▶ [WHAT IS NEEDED] Transcribe the listing below in its entirety, exactly.

▶ [SOURCE RECORDS]
-------------------------

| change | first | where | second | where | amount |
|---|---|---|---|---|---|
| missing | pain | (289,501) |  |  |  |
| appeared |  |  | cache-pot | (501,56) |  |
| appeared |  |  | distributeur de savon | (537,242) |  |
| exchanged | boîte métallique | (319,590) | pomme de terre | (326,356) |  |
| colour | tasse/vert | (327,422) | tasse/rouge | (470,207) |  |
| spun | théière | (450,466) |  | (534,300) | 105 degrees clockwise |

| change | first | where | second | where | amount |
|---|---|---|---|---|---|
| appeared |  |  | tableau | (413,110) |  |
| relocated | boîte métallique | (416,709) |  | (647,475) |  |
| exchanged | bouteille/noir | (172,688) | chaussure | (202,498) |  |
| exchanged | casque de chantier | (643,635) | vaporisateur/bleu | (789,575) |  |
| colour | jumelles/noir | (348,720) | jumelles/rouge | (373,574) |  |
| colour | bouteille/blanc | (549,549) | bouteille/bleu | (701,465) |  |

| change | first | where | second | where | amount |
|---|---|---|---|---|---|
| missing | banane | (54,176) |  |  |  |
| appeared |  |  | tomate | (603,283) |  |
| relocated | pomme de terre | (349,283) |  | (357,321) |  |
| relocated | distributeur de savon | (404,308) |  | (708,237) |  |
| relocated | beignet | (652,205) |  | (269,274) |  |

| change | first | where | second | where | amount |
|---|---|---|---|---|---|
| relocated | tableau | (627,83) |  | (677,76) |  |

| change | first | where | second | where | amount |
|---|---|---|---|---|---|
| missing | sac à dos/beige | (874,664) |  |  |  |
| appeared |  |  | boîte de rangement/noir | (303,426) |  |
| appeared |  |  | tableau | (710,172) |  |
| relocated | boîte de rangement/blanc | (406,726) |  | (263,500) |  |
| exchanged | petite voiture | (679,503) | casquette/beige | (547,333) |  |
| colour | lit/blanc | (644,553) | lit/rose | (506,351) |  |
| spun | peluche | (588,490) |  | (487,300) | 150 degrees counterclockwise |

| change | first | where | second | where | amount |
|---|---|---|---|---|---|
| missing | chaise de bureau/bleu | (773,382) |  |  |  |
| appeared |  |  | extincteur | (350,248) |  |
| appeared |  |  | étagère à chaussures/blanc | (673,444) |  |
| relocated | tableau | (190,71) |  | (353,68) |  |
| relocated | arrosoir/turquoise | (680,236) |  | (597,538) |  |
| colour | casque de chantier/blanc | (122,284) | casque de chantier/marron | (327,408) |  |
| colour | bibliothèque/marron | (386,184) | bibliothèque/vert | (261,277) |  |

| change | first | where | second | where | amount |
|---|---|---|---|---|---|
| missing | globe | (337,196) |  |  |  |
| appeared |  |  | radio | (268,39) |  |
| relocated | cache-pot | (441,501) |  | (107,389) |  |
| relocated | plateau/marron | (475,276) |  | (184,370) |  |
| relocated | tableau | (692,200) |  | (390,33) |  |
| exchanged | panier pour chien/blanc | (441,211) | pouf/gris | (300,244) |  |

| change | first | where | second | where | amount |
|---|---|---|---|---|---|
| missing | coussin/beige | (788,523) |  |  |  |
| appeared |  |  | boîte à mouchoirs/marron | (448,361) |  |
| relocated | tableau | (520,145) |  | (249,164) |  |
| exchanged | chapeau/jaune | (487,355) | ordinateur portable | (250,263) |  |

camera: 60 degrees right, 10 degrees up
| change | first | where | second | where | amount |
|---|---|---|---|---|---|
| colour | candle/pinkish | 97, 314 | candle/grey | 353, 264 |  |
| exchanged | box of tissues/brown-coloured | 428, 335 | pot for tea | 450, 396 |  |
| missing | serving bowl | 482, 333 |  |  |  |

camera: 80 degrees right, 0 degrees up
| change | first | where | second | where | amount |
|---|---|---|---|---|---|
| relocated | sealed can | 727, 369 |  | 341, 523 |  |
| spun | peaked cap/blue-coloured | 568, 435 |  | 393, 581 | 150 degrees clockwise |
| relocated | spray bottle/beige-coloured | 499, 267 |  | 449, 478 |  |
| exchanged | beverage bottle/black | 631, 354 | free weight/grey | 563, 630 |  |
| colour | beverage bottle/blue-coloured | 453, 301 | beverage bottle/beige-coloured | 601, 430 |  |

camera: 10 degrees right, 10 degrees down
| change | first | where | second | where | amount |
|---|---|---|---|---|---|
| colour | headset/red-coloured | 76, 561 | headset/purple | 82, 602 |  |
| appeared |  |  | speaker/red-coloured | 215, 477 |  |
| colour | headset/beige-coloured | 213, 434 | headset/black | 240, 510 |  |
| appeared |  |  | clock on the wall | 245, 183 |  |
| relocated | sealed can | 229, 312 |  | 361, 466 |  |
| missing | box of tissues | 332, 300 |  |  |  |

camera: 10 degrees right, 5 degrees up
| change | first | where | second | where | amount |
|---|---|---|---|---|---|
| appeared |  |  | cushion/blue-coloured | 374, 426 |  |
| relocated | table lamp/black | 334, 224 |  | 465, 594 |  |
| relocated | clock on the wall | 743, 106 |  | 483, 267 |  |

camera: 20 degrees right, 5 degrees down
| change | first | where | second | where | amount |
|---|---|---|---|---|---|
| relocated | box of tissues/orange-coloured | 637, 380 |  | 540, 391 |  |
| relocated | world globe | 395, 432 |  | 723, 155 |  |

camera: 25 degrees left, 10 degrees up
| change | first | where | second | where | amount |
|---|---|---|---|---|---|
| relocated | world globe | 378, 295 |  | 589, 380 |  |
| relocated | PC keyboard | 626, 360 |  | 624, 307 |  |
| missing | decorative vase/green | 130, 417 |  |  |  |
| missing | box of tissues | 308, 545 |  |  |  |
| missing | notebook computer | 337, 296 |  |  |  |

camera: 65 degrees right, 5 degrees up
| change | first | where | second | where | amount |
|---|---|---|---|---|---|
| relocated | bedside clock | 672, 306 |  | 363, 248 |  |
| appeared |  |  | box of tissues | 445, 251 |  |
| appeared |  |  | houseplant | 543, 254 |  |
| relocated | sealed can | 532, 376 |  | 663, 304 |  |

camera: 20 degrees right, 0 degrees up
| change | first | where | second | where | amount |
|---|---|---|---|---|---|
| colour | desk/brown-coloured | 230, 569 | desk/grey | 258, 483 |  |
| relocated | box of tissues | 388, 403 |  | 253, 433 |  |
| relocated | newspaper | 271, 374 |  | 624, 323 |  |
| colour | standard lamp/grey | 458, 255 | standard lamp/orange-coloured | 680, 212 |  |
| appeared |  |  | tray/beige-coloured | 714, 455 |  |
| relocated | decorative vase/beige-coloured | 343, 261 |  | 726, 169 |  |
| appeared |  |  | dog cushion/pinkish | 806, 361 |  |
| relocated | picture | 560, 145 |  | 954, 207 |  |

-------------------------

▶ [WORKED SOLUTION]
| change | first | where | second | where | amount |
|---|---|---|---|---|---|
| missing | pain | (289,501) |  |  |  |
| appeared |  |  | cache-pot | (501,56) |  |
| appeared |  |  | distributeur de savon | (537,242) |  |
| exchanged | boîte métallique | (319,590) | pomme de terre | (326,356) |  |
| colour | tasse/vert | (327,422) | tasse/rouge | (470,207) |  |
| spun | théière | (450,466) |  | (534,300) | 105 degrees clockwise |

| change | first | where | second | where | amount |
|---|---|---|---|---|---|
| appeared |  |  | tableau | (413,110) |  |
| relocated | boîte métallique | (416,709) |  | (647,475) |  |
| exchanged | bouteille/noir | (172,688) | chaussure | (202,498) |  |
| exchanged | casque de chantier | (643,635) | vaporisateur/bleu | (789,575) |  |
| colour | jumelles/noir | (348,720) | jumelles/rouge | (373,574) |  |
| colour | bouteille/blanc | (549,549) | bouteille/bleu | (701,465) |  |

| change | first | where | second | where | amount |
|---|---|---|---|---|---|
| missing | banane | (54,176) |  |  |  |
| appeared |  |  | tomate | (603,283) |  |
| relocated | pomme de terre | (349,283) |  | (357,321) |  |
| relocated | distributeur de savon | (404,308) |  | (708,237) |  |
| relocated | beignet | (652,205) |  | (269,274) |  |

| change | first | where | second | where | amount |
|---|---|---|---|---|---|
| relocated | tableau | (627,83) |  | (677,76) |  |

| change | first | where | second | where | amount |
|---|---|---|---|---|---|
| missing | sac à dos/beige | (874,664) |  |  |  |
| appeared |  |  | boîte de rangement/noir | (303,426) |  |
| appeared |  |  | tableau | (710,172) |  |
| relocated | boîte de rangement/blanc | (406,726) |  | (263,500) |  |
| exchanged | petite voiture | (679,503) | casquette/beige | (547,333) |  |
| colour | lit/blanc | (644,553) | lit/rose | (506,351) |  |
| spun | peluche | (588,490) |  | (487,300) | 150 degrees counterclockwise |

| change | first | where | second | where | amount |
|---|---|---|---|---|---|
| missing | chaise de bureau/bleu | (773,382) |  |  |  |
| appeared |  |  | extincteur | (350,248) |  |
| appeared |  |  | étagère à chaussures/blanc | (673,444) |  |
| relocated | tableau | (190,71) |  | (353,68) |  |
| relocated | arrosoir/turquoise | (680,236) |  | (597,538) |  |
| colour | casque de chantier/blanc | (122,284) | casque de chantier/marron | (327,408) |  |
| colour | bibliothèque/marron | (386,184) | bibliothèque/vert | (261,277) |  |

| change | first | where | second | where | amount |
|---|---|---|---|---|---|
| missing | globe | (337,196) |  |  |  |
| appeared |  |  | radio | (268,39) |  |
| relocated | cache-pot | (441,501) |  | (107,389) |  |
| relocated | plateau/marron | (475,276) |  | (184,370) |  |
| relocated | tableau | (692,200) |  | (390,33) |  |
| exchanged | panier pour chien/blanc | (441,211) | pouf/gris | (300,244) |  |

| change | first | where | second | where | amount |
|---|---|---|---|---|---|
| missing | coussin/beige | (788,523) |  |  |  |
| appeared |  |  | boîte à mouchoirs/marron | (448,361) |  |
| relocated | tableau | (520,145) |  | (249,164) |  |
| exchanged | chapeau/jaune | (487,355) | ordinateur portable | (250,263) |  |

camera: 60 degrees right, 10 degrees up
| change | first | where | second | where | amount |
|---|---|---|---|---|---|
| colour | candle/pinkish | 97, 314 | candle/grey | 353, 264 |  |
| exchanged | box of tissues/brown-coloured | 428, 335 | pot for tea | 450, 396 |  |
| missing | serving bowl | 482, 333 |  |  |  |

camera: 80 degrees right, 0 degrees up
| change | first | where | second | where | amount |
|---|---|---|---|---|---|
| relocated | sealed can | 727, 369 |  | 341, 523 |  |
| spun | peaked cap/blue-coloured | 568, 435 |  | 393, 581 | 150 degrees clockwise |
| relocated | spray bottle/beige-coloured | 499, 267 |  | 449, 478 |  |
| exchanged | beverage bottle/black | 631, 354 | free weight/grey | 563, 630 |  |
| colour | beverage bottle/blue-coloured | 453, 301 | beverage bottle/beige-coloured | 601, 430 |  |

camera: 10 degrees right, 10 degrees down
| change | first | where | second | where | amount |
|---|---|---|---|---|---|
| colour | headset/red-coloured | 76, 561 | headset/purple | 82, 602 |  |
| appeared |  |  | speaker/red-coloured | 215, 477 |  |
| colour | headset/beige-coloured | 213, 434 | headset/black | 240, 510 |  |
| appeared |  |  | clock on the wall | 245, 183 |  |
| relocated | sealed can | 229, 312 |  | 361, 466 |  |
| missing | box of tissues | 332, 300 |  |  |  |

camera: 10 degrees right, 5 degrees up
| change | first | where | second | where | amount |
|---|---|---|---|---|---|
| appeared |  |  | cushion/blue-coloured | 374, 426 |  |
| relocated | table lamp/black | 334, 224 |  | 465, 594 |  |
| relocated | clock on the wall | 743, 106 |  | 483, 267 |  |

camera: 20 degrees right, 5 degrees down
| change | first | where | second | where | amount |
|---|---|---|---|---|---|
| relocated | box of tissues/orange-coloured | 637, 380 |  | 540, 391 |  |
| relocated | world globe | 395, 432 |  | 723, 155 |  |

camera: 25 degrees left, 10 degrees up
| change | first | where | second | where | amount |
|---|---|---|---|---|---|
| relocated | world globe | 378, 295 |  | 589, 380 |  |
| relocated | PC keyboard | 626, 360 |  | 624, 307 |  |
| missing | decorative vase/green | 130, 417 |  |  |  |
| missing | box of tissues | 308, 545 |  |  |  |
| missing | notebook computer | 337, 296 |  |  |  |

camera: 65 degrees right, 5 degrees up
| change | first | where | second | where | amount |
|---|---|---|---|---|---|
| relocated | bedside clock | 672, 306 |  | 363, 248 |  |
| appeared |  |  | box of tissues | 445, 251 |  |
| appeared |  |  | houseplant | 543, 254 |  |
| relocated | sealed can | 532, 376 |  | 663, 304 |  |

camera: 20 degrees right, 0 degrees up
| change | first | where | second | where | amount |
|---|---|---|---|---|---|
| colour | desk/brown-coloured | 230, 569 | desk/grey | 258, 483 |  |
| relocated | box of tissues | 388, 403 |  | 253, 433 |  |
| relocated | newspaper | 271, 374 |  | 624, 323 |  |
| colour | standard lamp/grey | 458, 255 | standard lamp/orange-coloured | 680, 212 |  |
| appeared |  |  | tray/beige-coloured | 714, 455 |  |
| relocated | decorative vase/beige-coloured | 343, 261 |  | 726, 169 |  |
| appeared |  |  | dog cushion/pinkish | 806, 361 |  |
| relocated | picture | 560, 145 |  | 954, 207 |  |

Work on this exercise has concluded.